Pas d’euphorie démesurée dans ses propos. Juste une surprise modérée. Celle de voir que le régime de Castro commence à capituler. Sans prévenir, sans se justifier beaucoup non plus. La bloggeuse se souvient des scènes de liesse à sa manière. En évoquant le poisson qui va pouvoir revenir en masse dans les étalages des supermarchés. Comme à son habitude c’est le tangible qui compte plus que les promesses abstraites.

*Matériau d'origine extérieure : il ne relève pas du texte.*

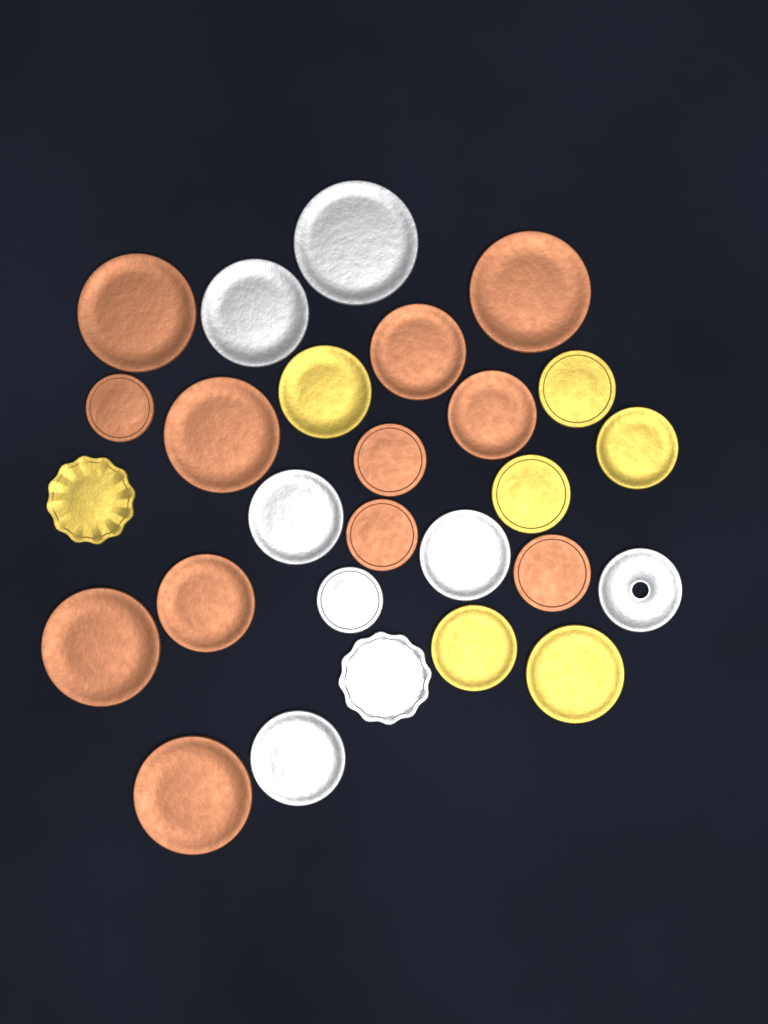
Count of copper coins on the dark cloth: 12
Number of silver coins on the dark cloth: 8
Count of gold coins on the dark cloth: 7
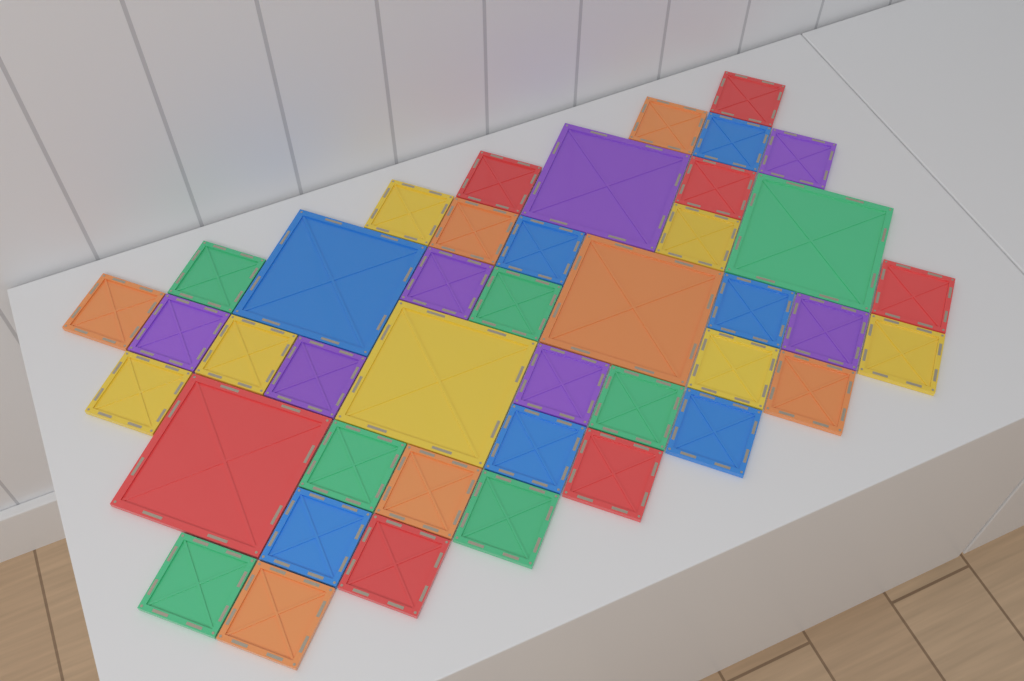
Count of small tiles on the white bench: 36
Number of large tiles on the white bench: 6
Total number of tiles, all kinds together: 42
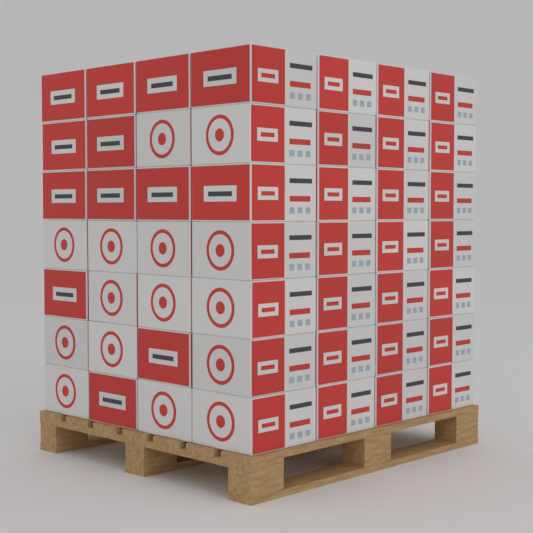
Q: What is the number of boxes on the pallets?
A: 49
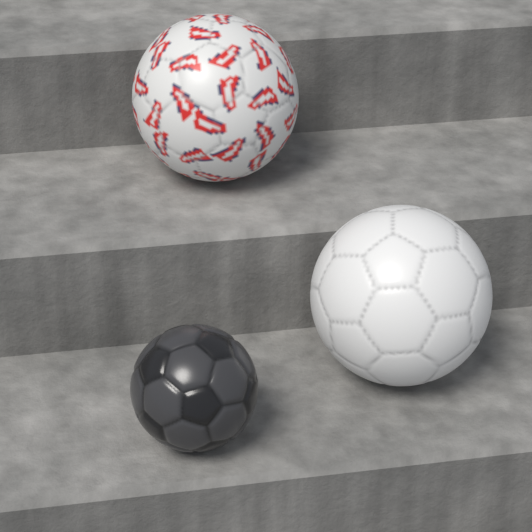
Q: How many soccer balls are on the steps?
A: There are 3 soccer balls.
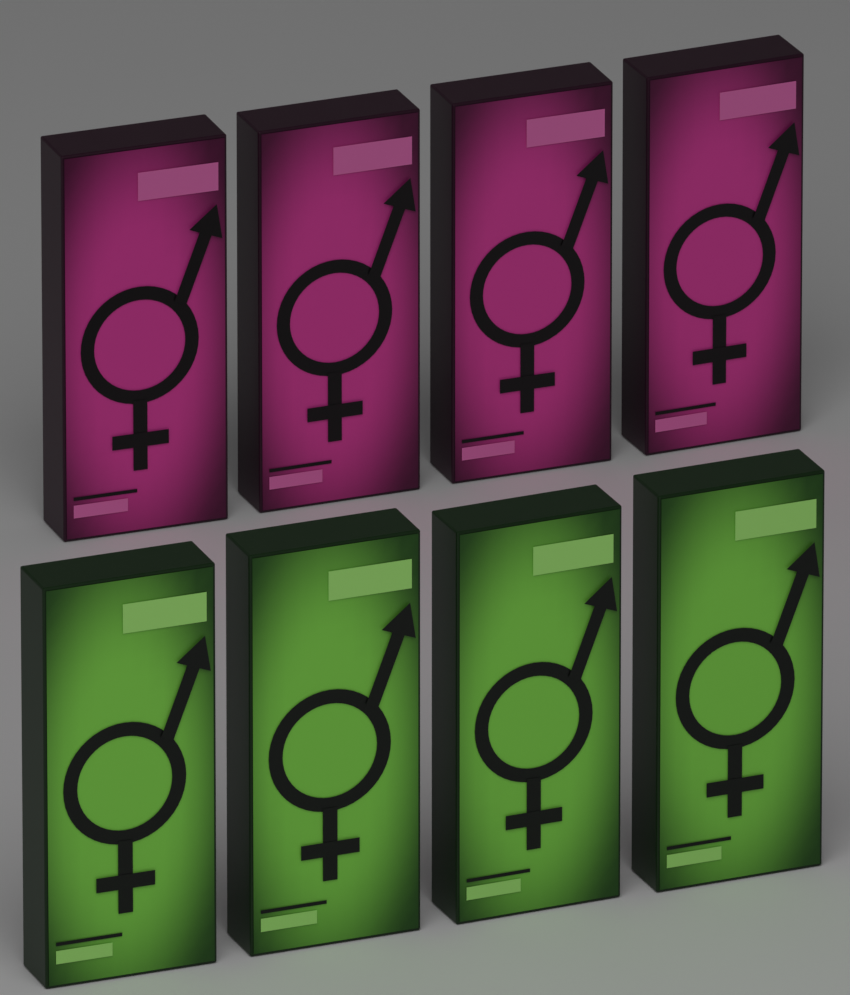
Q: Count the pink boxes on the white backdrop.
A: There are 4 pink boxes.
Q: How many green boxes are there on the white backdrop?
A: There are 4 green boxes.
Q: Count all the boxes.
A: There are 8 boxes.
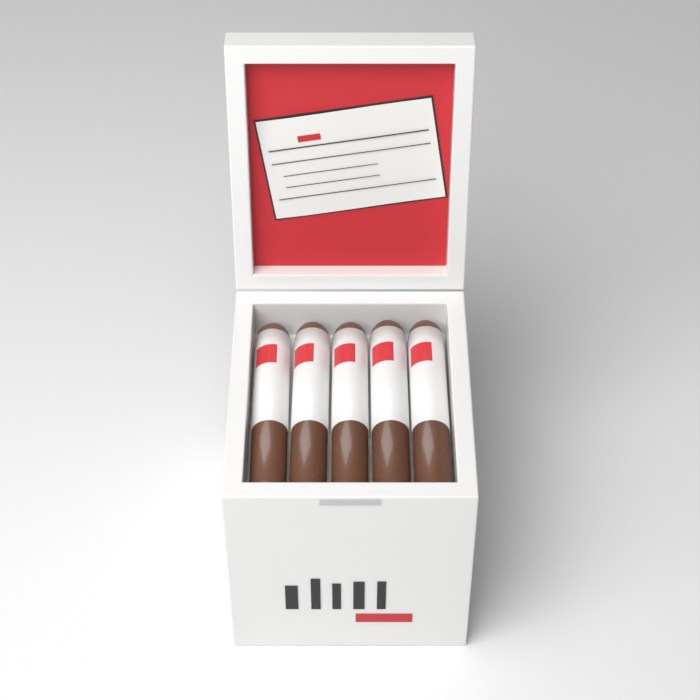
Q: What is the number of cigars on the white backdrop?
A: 5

Et pour Yoani Sánchez, rien n’est encore complètement gagné. Surtout parce que le régime de Castro n’a donné aucune garantie sur une quelconque ouverture démocratique du pays. La bloggeuse ne veut pas baisser la garde : « … gardons les banderoles et les bouteilles pour plus tard, le meilleur est à venir en faisant pression pour que le jour J arrive enfin ».
Les deux prochaines années seront cruciales pour le peuple cubain. Rien ne permet de savoir si l’embargo économique et financier finira par être levé par le Congrès américain, qui vient de basculer aux mains des Républicains.
Tout cela est en tout cas à suivre sur GeneracionY. Presque en direct de La Havane.